Puis, spatule en mains, il l'écoute raconter les dernières anecdotes sur une partie de la fratrie. Lucrezia et Eleonora, les jumelles, ouvrent leur propre studio photo, ce qui est génial. Plus âgé qu'elles, Manu se lance dans la création d'un nouveau restaurant en Finlande avec l'ainé parce que tous les deux adorent les challenges. Le petit dernier vient d'entamer sa rentrée à l'école maternelle, c'est le plus turbulent de tous mais il semble s'y faire.

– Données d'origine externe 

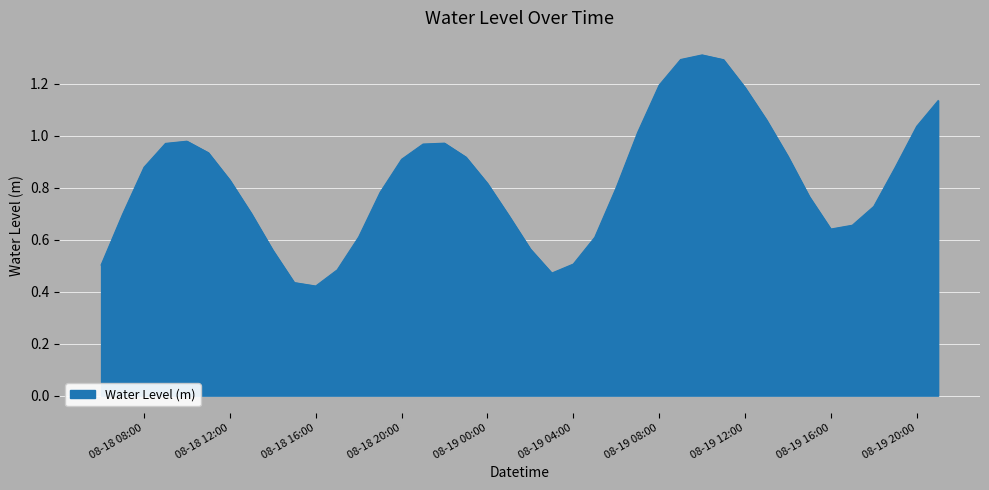

What is the maximum value shown in the chart?

1.3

C'est réconfortant d'entendre de la bouche de sa mère que ses frères et soeurs se débrouillent tout autant que lui, si ce n'est mieux. Du moins, sur le moment, ça le réconforte.

En remuant les pâtes, il repense à Hazel et à la situation. A ce qu'elle lui a dit et ce qu'elle a omis de dire par honte ou par pudeur. Il repense à cette annonce bouleversante qu'elle a fait et aux conséquences que tout cela risque d'avoir. A leur relation aussi. Sont-ils amis? Sexfriends? Un peu d'entre deux? Un couple un peu spécial? Il n'en sait trop rien mais décide de mettre ça de côté pour l'instant.

Vic avait raison, l'air marin lui a fait un peu de bien. Dans l'eau glacée, avec ses amis et complètement nu, il n'a pensé à rien du tout.

— Maman?

Au ton qu'Ethan emploie, sa mère sait que quelque chose cloche. Qu'il veut ou va lui faire une annonce. Elle espère juste que ce n'est pas trop grave.

— Oui, chéri? murmure-t-elle
— Est-ce que tu penses que je pourrais inviter quelqu'un ici à mon retour des US?

Les traits de la femme se détendent aussitôt pour laisser place à un sourire malicieux. Elle devine aisément l'identité de la personne.

— Est-ce que ce quelqu'un porte le prénom d'une noisette et a fait du mannequinat?
— Peut-être bien, oui... Peut-être. Qui sait ?

En croisant son regard, le brun devine sa fierté. Il applique les valeurs que ses parents lui ont inculqué. Il semblerait même qu'il ait déjà vu ce regard quand une de ses grandes soeurs a présenté à la famille entière son petit-ami de l'époque.

Elle donne son accord et ils échangent un sourire complice.